In 1996 Qatanani migrated with his family to America on a religious work visa. Qatanani became the Imam of the Islamic Center of Passaic County (ICPC) in Paterson, New Jersey, the second largest Muslim community in the U.S..
He is also a Member of the Fiqh Council of North America and gave lectures at the Islamic American University, a subsidiary of the Muslim American Society (MAS).
Qatanani was a speaker at an Islamic Association of Palestine conference in Chicago in 1999.

In 1999, Qatanani applied for a U.S. Green Card without disclosing that he had been in Israeli detention for three months in 1993. Qatanani contends that he never received word of any charges or convictions against him during his three months in police custody, and therefore was not lying on the immigration form. Government officials learned of Qatanani's detention when Qatanani contacted the FBI in 2005 requesting assistance with his immigration application. In July 2006, the government denied his application, and deportation proceedings began against him, his wife and three of his six children.

According to Israeli records, he was "convicted of assisting terrorist organizations for referring Palestinian students arriving in Jordan" to join the Muslim Brotherhood, a student organization that was legal in Jordan, and the Hamas, which is on the U.S. State Department list of Foreign Terrorist Organizations.
He helped Palestinian students find housing and get into Jordanian university, but says that he was unaware of any links to groups like Hamas and that he was not a member of Hamas.

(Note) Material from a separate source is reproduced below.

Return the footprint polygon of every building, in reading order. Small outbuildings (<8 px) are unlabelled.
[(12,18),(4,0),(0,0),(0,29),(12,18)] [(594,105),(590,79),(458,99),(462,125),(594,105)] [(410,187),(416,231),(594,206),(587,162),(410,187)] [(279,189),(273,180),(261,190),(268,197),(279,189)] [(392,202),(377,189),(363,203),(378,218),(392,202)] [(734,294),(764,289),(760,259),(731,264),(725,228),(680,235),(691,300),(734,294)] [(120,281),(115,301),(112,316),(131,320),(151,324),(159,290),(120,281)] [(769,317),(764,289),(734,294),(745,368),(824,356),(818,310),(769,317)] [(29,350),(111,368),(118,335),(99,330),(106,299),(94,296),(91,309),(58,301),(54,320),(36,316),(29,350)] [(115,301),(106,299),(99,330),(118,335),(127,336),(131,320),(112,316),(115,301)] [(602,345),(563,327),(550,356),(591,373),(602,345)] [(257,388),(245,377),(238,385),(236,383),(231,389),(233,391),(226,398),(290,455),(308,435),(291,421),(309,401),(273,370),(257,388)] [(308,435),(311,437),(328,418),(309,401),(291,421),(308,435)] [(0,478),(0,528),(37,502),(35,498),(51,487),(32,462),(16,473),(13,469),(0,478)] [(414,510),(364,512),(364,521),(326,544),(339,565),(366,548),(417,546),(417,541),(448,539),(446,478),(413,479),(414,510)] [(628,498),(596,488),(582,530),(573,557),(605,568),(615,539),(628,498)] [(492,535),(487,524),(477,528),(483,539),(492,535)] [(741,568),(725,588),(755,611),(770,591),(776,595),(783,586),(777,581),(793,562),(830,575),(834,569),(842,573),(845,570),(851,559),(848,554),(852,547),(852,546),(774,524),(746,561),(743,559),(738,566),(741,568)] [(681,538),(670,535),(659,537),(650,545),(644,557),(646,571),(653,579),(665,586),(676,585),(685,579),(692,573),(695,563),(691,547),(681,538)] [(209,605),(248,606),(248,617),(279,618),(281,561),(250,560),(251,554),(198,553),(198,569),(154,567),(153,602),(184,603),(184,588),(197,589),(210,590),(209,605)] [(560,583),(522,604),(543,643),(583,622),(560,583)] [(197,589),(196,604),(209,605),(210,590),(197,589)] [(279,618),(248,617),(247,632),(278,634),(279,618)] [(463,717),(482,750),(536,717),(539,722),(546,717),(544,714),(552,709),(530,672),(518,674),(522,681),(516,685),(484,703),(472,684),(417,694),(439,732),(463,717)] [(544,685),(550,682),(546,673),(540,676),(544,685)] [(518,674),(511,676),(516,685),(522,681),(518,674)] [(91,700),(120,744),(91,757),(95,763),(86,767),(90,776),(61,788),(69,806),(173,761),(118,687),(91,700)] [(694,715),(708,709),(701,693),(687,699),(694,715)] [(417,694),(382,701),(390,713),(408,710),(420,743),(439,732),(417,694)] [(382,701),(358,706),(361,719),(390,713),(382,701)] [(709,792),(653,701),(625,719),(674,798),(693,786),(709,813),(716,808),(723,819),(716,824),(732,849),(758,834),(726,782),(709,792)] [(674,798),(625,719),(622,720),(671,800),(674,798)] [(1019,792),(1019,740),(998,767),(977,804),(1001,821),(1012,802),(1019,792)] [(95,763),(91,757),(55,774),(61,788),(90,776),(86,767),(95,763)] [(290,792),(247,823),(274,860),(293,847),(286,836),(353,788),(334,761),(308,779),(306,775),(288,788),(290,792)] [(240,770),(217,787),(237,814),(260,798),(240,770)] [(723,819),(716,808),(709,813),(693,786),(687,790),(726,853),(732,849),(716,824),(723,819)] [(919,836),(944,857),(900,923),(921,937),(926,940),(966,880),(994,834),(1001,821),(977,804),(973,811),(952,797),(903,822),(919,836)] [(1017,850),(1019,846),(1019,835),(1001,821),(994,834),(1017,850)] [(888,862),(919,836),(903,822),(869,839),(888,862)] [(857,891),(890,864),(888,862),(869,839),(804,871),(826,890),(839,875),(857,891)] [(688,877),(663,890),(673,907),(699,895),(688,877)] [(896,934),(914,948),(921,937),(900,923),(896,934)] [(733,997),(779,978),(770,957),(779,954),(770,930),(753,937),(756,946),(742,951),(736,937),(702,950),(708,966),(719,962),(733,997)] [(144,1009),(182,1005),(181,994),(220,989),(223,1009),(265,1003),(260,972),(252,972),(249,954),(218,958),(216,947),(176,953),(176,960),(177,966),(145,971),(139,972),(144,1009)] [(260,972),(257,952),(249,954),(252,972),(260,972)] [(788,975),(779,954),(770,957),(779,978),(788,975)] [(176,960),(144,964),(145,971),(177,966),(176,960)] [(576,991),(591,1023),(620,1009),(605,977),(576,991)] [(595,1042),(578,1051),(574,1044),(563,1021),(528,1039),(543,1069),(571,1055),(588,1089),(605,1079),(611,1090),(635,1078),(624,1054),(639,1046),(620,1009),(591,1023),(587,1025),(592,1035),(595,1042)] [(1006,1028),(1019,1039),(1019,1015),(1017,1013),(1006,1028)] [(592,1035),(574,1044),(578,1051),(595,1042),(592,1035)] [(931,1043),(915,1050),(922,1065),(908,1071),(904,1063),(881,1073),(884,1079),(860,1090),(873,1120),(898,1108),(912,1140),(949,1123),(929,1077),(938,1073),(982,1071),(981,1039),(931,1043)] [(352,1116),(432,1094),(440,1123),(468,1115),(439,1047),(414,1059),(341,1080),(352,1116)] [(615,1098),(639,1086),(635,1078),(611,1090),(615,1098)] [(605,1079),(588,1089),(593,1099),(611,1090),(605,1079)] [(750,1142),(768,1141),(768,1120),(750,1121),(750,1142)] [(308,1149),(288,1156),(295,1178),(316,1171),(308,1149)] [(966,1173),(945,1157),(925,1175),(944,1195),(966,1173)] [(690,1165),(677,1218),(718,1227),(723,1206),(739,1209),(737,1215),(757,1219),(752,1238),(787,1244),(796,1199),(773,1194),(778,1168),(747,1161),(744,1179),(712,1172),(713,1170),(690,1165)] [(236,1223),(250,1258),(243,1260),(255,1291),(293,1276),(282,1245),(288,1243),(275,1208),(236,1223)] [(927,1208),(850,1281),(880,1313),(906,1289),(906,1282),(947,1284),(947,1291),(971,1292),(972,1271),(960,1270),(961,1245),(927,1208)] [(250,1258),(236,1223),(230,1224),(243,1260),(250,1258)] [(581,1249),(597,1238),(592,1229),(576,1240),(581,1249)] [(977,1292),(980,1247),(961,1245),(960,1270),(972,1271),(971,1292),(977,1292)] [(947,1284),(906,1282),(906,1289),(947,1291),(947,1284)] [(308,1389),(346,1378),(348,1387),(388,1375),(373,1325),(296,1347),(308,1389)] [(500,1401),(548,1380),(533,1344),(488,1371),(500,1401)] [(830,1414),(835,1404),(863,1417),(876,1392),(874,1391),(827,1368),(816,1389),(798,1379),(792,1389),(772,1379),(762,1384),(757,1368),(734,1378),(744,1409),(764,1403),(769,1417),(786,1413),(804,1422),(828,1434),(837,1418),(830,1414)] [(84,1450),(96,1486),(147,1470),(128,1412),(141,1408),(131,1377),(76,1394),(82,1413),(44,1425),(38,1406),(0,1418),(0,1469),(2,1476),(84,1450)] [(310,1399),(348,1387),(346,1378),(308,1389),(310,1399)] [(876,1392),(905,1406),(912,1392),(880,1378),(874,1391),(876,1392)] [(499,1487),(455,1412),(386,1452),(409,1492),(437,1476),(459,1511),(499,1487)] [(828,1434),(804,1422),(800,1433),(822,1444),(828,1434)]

In 2023, Qatanani lost 15 members as a result of indiscriminate bombing by Israel in Gaza during the Gaza war. It was reported that his family has been in Gaza ever since the Nakba.

==Interfaith==
Qatanani has paved the way in New Jersey for common interfaith dialogue between different religions. He has spoken at more than 100 churches and synagogues across New Jersey.

==Trial==

Character witnesses testifying for Qatanani included Roman Catholic and Episcopalian priests along with two county sheriffs who praised Qatanani for helping investigators become acquainted with cultural aspects of the Muslim community. On September 4, 2008, a U.S. Immigration Judge declined to deport and granted Mohammad Qatanani and his family permanent residency.

The Judge noted that the records obtained by Homeland Security officials from the Israelis were "too unreliable to prove that Mr. Qatanani has engaged in terrorist activities."

The lead government attorney drew criticism for reading passages from the Quran that indicated that God will cause unbelievers to "increase in illness." An attorney for the American Jewish Congress questioned the relevance of referring to Quranic passages in Qatanani's trial, explaining that the passages "showed no inclination towards violence" on Qatanani's part.

Rabbi Senter of Pompton Lakes, one of Qatanani's character witness who noted that Qatanani was "the most moderate individual you could imagine" was "shocked" to see the government attorney "use the tactics of hatemongers in an effort to tip the scales of justice."